Marcio Pochmann

A responsabilidade do parlamento submisso pela nossa desordem política

Multipartidarismo e domesticação do Legislativo resultam na falta de representação da sociedade no sistema politico atual

Marcelo Camargo/Agência Brasil
Marcelo Camargo/Agência Brasil
Parcela significativa do legislativo passou a ser cada vez mais domesticado pelo poder executivo, desde que atendido nos seus objetivos, com administração eficiente do orçamento público para a liberação de emendas parlamentares

Na sua obra de maturidade A República, Platão (428-348 a.C.), o grandioso filósofo da Grécia antiga, identificou a inadequação de personagens a determinadas funções como possível razão para a desordem política. De todas as funções, as três mais importantes exigiam compatibilidade objetiva para atingir a polis ideal, como no caso dos corajosos para a arte da guerra, os operosos para conduzir a economia e os sábios para o exercício da política.

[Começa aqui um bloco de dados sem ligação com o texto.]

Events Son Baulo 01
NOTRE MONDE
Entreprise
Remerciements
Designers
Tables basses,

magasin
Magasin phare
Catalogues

Tomado isoladamente dos demais poderes da República, o legislativo brasileiro permite análise a respeito de sua desordem política. Pela perspectiva platônica que se referencia à relação de seus personagens às funções determinadas, constatam-se, pelo menos, dois aspectos centrais atuais a destoar à relação de sábios com o exercício da política no regime democrático.

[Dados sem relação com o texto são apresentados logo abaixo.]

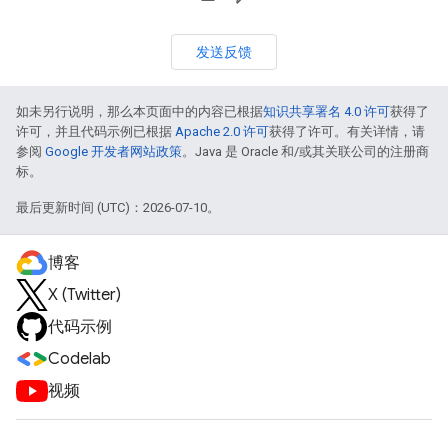
发送反馈
如未另行说明，那么本页面中的内容已根据
知识共享署名 4.0 许可
获得了
许可，并且代码示例已根据
Apache 2.0 许可
获得了许可。有关详情，请
参阅
Google 开发者网站政策
。Java 是 Oracle 和/或其关联公司的注册商
标。
最后更新时间 (UTC)：2026-07-10。
博客
X (Twitter)
代码示例
Codelab
视频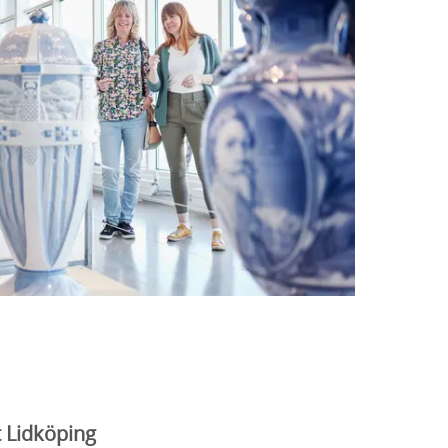
t Lidköping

Inicialmente, o próprio modelo político vigente cujo sistema eleitoral tem se apresentado antipartidário. Enquanto herança da ditadura que organizou a transição dos 12 anos do bipartidarismo (1966-1979) entre Arena (a Aliança Renovadora Nacional, partido do regime) e MDB (Movimento Democrático Brasileiro, partido da oposição consentida pelo regime), a experiência em curso do multipartidarismo (35 partidos atualmente existentes, sendo 21 com acesso ao fundo partidário, e 75 partidos em processo de legalização) tem alimentado a desordem política nacional.

Sem que o brasileiro possa votar diretamente em partidos, ideias e programas, a decisão eleitoral a prevalecer tende a se fundamentar no personalismo e valores de momento, absolutamente descartáveis no tempo, sem identidade longeva e descrédito crescente. Nada mais apropriado, inclusive, para a recorrente prática de salvadores da pátria, populistas e autoritários.

Nesse sentido, a reforma política decente e profunda que altere o sistema político nacional tem sido persistentemente postergada no tempo. O que tem sido realizado, em geral, respondem a problemas pontuais, quando não superficiais que aparentam mudar a aparência, sem alterar a sua essência antipartidária.

O segundo aspecto relacionado ao possível entrave entre personagens e o exercício de funções determinadas no Poder Legislativo brasileiro se encontra associado à profunda mudança no papel do parlamentar. Enquanto prevaleceu o artigo 67 da Constituição Federal da ditadura, o poder legislativo, entre 1967 e 1988, não teve prerrogativa de estabelecer emendas sobre despesas estabelecidas pela lei orçamentária proveniente do poder executivo, salvo autorização do orçamento e julgamento das contas da Presidência da República.

Com a Constituição Federal de 1988, o poder legislativo restabeleceu o princípio das emendas sobre despesas definidas originalmente pelo Poder Executivo, além de autorizar o orçamento e julgar contas da presidência da República. No artigo 166 da Constituição vigente, há, por exemplo, uma diversidade de emendas que passaram a ser impositivas, praticamente concedendo ao parlamentar o inédito exercício das tarefas de gestão dos recursos públicos federais.

Além disso, a generalização de múltiplas articulações, especialmente com poderes locais, estabelece preocupações desmotivadoras no tratamento das grandes questões nacionais. Quando elas aparecem, em geral motivadas pelo próprio poder executivo, através da profusão de medidas provisórias e projetos de leis e emendas à Constituição, a moeda de troca tem sido, em grande parte das vezes, estimulada pela própria autorização liberatória do caixa do governo federal para o atendimento das emendas parlamentares.

Com isso, parcela significativa do legislativo passou a ser cada vez mais domesticado pelo Poder Executivo, desde que atendido nos seus objetivos, com administração eficiente do orçamento público para a liberação de emendas parlamentares. Consta que a recente aprovação da deforma da previdência pública pela Câmara dos Deputados terminou sendo antecedida por emissão dilatada do diário oficial em emendas liberadas, mesmo que recursos parecem ter sidos deslocados do contingenciamento da educação.

A convergência entre o sistema eleitoral antipartidário e o papel de gestor dos recursos públicos por parte de parlamentares no Brasil tende a destoar à relação entre personagens e função determinada, segundo a perspectiva platônica da definição do que seria a causa da desordem política. Isso não significa, necessariamente, que políticos não sejam personagens sábios, mas talvez estejam no exercício das funções de políticos que se esperaria no regime democrático de representação da sociedade.